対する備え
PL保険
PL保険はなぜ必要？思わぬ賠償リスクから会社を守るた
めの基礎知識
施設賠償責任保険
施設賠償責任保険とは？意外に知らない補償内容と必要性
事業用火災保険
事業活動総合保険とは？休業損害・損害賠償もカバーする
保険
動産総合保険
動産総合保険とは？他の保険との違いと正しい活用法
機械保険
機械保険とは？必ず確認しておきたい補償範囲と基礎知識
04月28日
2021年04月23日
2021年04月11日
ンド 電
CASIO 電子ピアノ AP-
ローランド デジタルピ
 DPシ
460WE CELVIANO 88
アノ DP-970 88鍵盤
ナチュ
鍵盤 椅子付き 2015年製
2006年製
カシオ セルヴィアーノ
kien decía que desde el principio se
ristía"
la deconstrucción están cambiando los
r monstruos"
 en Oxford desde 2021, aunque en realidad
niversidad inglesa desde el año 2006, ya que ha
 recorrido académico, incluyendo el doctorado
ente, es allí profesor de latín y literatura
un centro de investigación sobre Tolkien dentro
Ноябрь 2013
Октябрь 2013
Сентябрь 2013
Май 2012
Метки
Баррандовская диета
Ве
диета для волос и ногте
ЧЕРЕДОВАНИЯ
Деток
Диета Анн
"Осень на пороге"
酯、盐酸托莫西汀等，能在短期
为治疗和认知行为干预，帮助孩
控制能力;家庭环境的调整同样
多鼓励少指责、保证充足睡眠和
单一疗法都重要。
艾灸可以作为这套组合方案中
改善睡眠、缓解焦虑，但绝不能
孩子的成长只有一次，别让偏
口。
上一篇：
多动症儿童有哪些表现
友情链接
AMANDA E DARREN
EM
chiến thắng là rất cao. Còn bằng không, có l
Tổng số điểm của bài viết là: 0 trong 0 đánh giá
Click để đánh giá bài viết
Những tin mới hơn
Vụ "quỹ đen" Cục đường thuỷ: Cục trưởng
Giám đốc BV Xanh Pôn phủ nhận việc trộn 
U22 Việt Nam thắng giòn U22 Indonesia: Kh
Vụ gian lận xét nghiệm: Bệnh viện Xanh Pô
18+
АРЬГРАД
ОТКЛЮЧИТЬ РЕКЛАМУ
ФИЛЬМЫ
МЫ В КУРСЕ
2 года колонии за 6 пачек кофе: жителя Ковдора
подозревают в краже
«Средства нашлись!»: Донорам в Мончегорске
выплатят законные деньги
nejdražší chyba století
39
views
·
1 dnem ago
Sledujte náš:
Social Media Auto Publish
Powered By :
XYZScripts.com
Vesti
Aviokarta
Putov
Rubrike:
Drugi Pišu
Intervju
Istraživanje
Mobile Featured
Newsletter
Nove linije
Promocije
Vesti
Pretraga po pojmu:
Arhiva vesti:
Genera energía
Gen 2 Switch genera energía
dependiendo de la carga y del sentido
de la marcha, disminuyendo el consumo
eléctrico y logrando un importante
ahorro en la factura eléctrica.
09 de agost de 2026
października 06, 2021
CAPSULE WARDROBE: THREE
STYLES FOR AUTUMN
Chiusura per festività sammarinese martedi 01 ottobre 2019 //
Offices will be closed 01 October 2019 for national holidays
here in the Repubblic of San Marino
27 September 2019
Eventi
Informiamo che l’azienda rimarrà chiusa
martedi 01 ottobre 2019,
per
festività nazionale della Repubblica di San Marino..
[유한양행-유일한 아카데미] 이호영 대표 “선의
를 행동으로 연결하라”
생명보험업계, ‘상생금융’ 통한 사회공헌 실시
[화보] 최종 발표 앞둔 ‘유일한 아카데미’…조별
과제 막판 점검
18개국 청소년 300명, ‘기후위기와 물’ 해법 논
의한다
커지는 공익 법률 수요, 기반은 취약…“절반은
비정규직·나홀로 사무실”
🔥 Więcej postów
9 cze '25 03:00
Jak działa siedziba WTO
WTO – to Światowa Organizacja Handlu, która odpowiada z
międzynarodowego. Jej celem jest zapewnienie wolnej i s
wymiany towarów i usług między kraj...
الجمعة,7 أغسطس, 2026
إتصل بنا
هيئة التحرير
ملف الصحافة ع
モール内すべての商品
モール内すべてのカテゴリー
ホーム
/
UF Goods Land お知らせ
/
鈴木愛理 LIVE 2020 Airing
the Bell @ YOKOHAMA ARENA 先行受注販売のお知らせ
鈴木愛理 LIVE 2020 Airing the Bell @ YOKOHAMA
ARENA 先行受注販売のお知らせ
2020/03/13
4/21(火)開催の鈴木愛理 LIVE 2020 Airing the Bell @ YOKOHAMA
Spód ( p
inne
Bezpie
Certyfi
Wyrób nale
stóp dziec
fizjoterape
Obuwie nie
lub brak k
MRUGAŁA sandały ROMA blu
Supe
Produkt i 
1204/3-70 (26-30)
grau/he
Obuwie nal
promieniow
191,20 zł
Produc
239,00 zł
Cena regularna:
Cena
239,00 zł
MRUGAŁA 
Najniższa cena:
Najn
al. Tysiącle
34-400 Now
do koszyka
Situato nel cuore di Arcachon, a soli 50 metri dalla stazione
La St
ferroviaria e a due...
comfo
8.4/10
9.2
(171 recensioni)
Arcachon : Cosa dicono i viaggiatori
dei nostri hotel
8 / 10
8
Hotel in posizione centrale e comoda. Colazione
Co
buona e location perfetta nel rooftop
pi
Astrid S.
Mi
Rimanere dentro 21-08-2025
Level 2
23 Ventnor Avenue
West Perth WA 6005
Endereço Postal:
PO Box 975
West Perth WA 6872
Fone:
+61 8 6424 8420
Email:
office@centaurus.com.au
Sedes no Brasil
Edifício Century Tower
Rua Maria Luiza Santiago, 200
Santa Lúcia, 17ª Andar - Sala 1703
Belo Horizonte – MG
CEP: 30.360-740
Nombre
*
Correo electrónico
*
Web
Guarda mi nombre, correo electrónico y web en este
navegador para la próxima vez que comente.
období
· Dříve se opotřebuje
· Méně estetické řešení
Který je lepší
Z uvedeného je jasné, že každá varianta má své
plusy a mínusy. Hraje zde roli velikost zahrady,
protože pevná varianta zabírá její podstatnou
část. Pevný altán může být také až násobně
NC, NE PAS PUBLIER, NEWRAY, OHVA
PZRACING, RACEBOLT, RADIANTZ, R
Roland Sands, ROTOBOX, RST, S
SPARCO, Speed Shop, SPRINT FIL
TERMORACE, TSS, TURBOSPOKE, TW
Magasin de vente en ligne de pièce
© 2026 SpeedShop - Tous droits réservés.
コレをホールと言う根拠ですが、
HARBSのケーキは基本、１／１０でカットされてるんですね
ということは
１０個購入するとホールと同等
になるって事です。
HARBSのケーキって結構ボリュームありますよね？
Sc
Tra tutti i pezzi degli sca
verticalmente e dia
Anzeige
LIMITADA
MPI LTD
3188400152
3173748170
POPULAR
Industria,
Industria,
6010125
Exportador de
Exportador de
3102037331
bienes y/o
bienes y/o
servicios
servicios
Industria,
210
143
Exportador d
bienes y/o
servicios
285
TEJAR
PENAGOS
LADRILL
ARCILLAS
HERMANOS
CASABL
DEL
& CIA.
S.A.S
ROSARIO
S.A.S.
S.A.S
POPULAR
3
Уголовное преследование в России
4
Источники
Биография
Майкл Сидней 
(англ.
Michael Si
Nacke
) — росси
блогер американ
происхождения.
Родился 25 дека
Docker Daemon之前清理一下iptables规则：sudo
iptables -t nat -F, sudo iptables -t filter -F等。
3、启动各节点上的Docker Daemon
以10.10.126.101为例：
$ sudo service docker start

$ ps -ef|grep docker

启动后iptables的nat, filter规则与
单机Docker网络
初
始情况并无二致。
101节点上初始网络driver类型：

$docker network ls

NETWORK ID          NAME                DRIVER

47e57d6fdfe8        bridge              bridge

• • • • •

*Required work:* All of the entries must be written out exactly as they stand.

*Task result:*
対する備え
PL保険
PL保険はなぜ必要？思わぬ賠償リスクから会社を守るた
めの基礎知識
施設賠償責任保険
施設賠償責任保険とは？意外に知らない補償内容と必要性
事業用火災保険
事業活動総合保険とは？休業損害・損害賠償もカバーする
保険
動産総合保険
動産総合保険とは？他の保険との違いと正しい活用法
機械保険
機械保険とは？必ず確認しておきたい補償範囲と基礎知識
04月28日
2021年04月23日
2021年04月11日
ンド 電
CASIO 電子ピアノ AP-
ローランド デジタルピ
 DPシ
460WE CELVIANO 88
アノ DP-970 88鍵盤
ナチュ
鍵盤 椅子付き 2015年製
2006年製
カシオ セルヴィアーノ
kien decía que desde el principio se
ristía"
la deconstrucción están cambiando los
r monstruos"
 en Oxford desde 2021, aunque en realidad
niversidad inglesa desde el año 2006, ya que ha
 recorrido académico, incluyendo el doctorado
ente, es allí profesor de latín y literatura
un centro de investigación sobre Tolkien dentro
Ноябрь 2013
Октябрь 2013
Сентябрь 2013
Май 2012
Метки
Баррандовская диета
Ве
диета для волос и ногте
ЧЕРЕДОВАНИЯ
Деток
Диета Анн
"Осень на пороге"
酯、盐酸托莫西汀等，能在短期
为治疗和认知行为干预，帮助孩
控制能力;家庭环境的调整同样
多鼓励少指责、保证充足睡眠和
单一疗法都重要。
艾灸可以作为这套组合方案中
改善睡眠、缓解焦虑，但绝不能
孩子的成长只有一次，别让偏
口。
上一篇：
多动症儿童有哪些表现
友情链接
AMANDA E DARREN
EM
chiến thắng là rất cao. Còn bằng không, có l
Tổng số điểm của bài viết là: 0 trong 0 đánh giá
Click để đánh giá bài viết
Những tin mới hơn
Vụ "quỹ đen" Cục đường thuỷ: Cục trưởng
Giám đốc BV Xanh Pôn phủ nhận việc trộn 
U22 Việt Nam thắng giòn U22 Indonesia: Kh
Vụ gian lận xét nghiệm: Bệnh viện Xanh Pô
18+
АРЬГРАД
ОТКЛЮЧИТЬ РЕКЛАМУ
ФИЛЬМЫ
МЫ В КУРСЕ
2 года колонии за 6 пачек кофе: жителя Ковдора
подозревают в краже
«Средства нашлись!»: Донорам в Мончегорске
выплатят законные деньги
nejdražší chyba století
39
views
·
1 dnem ago
Sledujte náš:
Social Media Auto Publish
Powered By :
XYZScripts.com
Vesti
Aviokarta
Putov
Rubrike:
Drugi Pišu
Intervju
Istraživanje
Mobile Featured
Newsletter
Nove linije
Promocije
Vesti
Pretraga po pojmu:
Arhiva vesti:
Genera energía
Gen 2 Switch genera energía
dependiendo de la carga y del sentido
de la marcha, disminuyendo el consumo
eléctrico y logrando un importante
ahorro en la factura eléctrica.
09 de agost de 2026
października 06, 2021
CAPSULE WARDROBE: THREE
STYLES FOR AUTUMN
Chiusura per festività sammarinese martedi 01 ottobre 2019 //
Offices will be closed 01 October 2019 for national holidays
here in the Repubblic of San Marino
27 September 2019
Eventi
Informiamo che l’azienda rimarrà chiusa
martedi 01 ottobre 2019,
per
festività nazionale della Repubblica di San Marino..
[유한양행-유일한 아카데미] 이호영 대표 “선의
를 행동으로 연결하라”
생명보험업계, ‘상생금융’ 통한 사회공헌 실시
[화보] 최종 발표 앞둔 ‘유일한 아카데미’…조별
과제 막판 점검
18개국 청소년 300명, ‘기후위기와 물’ 해법 논
의한다
커지는 공익 법률 수요, 기반은 취약…“절반은
비정규직·나홀로 사무실”
🔥 Więcej postów
9 cze '25 03:00
Jak działa siedziba WTO
WTO – to Światowa Organizacja Handlu, która odpowiada z
międzynarodowego. Jej celem jest zapewnienie wolnej i s
wymiany towarów i usług między kraj...
الجمعة,7 أغسطس, 2026
إتصل بنا
هيئة التحرير
ملف الصحافة ع
モール内すべての商品
モール内すべてのカテゴリー
ホーム
/
UF Goods Land お知らせ
/
鈴木愛理 LIVE 2020 Airing
the Bell @ YOKOHAMA ARENA 先行受注販売のお知らせ
鈴木愛理 LIVE 2020 Airing the Bell @ YOKOHAMA
ARENA 先行受注販売のお知らせ
2020/03/13
4/21(火)開催の鈴木愛理 LIVE 2020 Airing the Bell @ YOKOHAMA
Spód ( p
inne
Bezpie
Certyfi
Wyrób nale
stóp dziec
fizjoterape
Obuwie nie
lub brak k
MRUGAŁA sandały ROMA blu
Supe
Produkt i 
1204/3-70 (26-30)
grau/he
Obuwie nal
promieniow
191,20 zł
Produc
239,00 zł
Cena regularna:
Cena
239,00 zł
MRUGAŁA 
Najniższa cena:
Najn
al. Tysiącle
34-400 Now
do koszyka
Situato nel cuore di Arcachon, a soli 50 metri dalla stazione
La St
ferroviaria e a due...
comfo
8.4/10
9.2
(171 recensioni)
Arcachon : Cosa dicono i viaggiatori
dei nostri hotel
8 / 10
8
Hotel in posizione centrale e comoda. Colazione
Co
buona e location perfetta nel rooftop
pi
Astrid S.
Mi
Rimanere dentro 21-08-2025
Level 2
23 Ventnor Avenue
West Perth WA 6005
Endereço Postal:
PO Box 975
West Perth WA 6872
Fone:
+61 8 6424 8420
Email:
office@centaurus.com.au
Sedes no Brasil
Edifício Century Tower
Rua Maria Luiza Santiago, 200
Santa Lúcia, 17ª Andar - Sala 1703
Belo Horizonte – MG
CEP: 30.360-740
Nombre
*
Correo electrónico
*
Web
Guarda mi nombre, correo electrónico y web en este
navegador para la próxima vez que comente.
období
· Dříve se opotřebuje
· Méně estetické řešení
Který je lepší
Z uvedeného je jasné, že každá varianta má své
plusy a mínusy. Hraje zde roli velikost zahrady,
protože pevná varianta zabírá její podstatnou
část. Pevný altán může být také až násobně
NC, NE PAS PUBLIER, NEWRAY, OHVA
PZRACING, RACEBOLT, RADIANTZ, R
Roland Sands, ROTOBOX, RST, S
SPARCO, Speed Shop, SPRINT FIL
TERMORACE, TSS, TURBOSPOKE, TW
Magasin de vente en ligne de pièce
© 2026 SpeedShop - Tous droits réservés.
コレをホールと言う根拠ですが、
HARBSのケーキは基本、１／１０でカットされてるんですね
ということは
１０個購入するとホールと同等
になるって事です。
HARBSのケーキって結構ボリュームありますよね？
Sc
Tra tutti i pezzi degli sca
verticalmente e dia
Anzeige
LIMITADA
MPI LTD
3188400152
3173748170
POPULAR
Industria,
Industria,
6010125
Exportador de
Exportador de
3102037331
bienes y/o
bienes y/o
servicios
servicios
Industria,
210
143
Exportador d
bienes y/o
servicios
285
TEJAR
PENAGOS
LADRILL
ARCILLAS
HERMANOS
CASABL
DEL
& CIA.
S.A.S
ROSARIO
S.A.S.
S.A.S
POPULAR
3
Уголовное преследование в России
4
Источники
Биография
Майкл Сидней 
(англ.
Michael Si
Nacke
) — росси
блогер американ
происхождения.
Родился 25 дека
Docker Daemon之前清理一下iptables规则：sudo
iptables -t nat -F, sudo iptables -t filter -F等。
3、启动各节点上的Docker Daemon
以10.10.126.101为例：
$ sudo service docker start

$ ps -ef|grep docker

启动后iptables的nat, filter规则与
单机Docker网络
初
始情况并无二致。
101节点上初始网络driver类型：

$docker network ls

NETWORK ID          NAME                DRIVER

47e57d6fdfe8        bridge              bridge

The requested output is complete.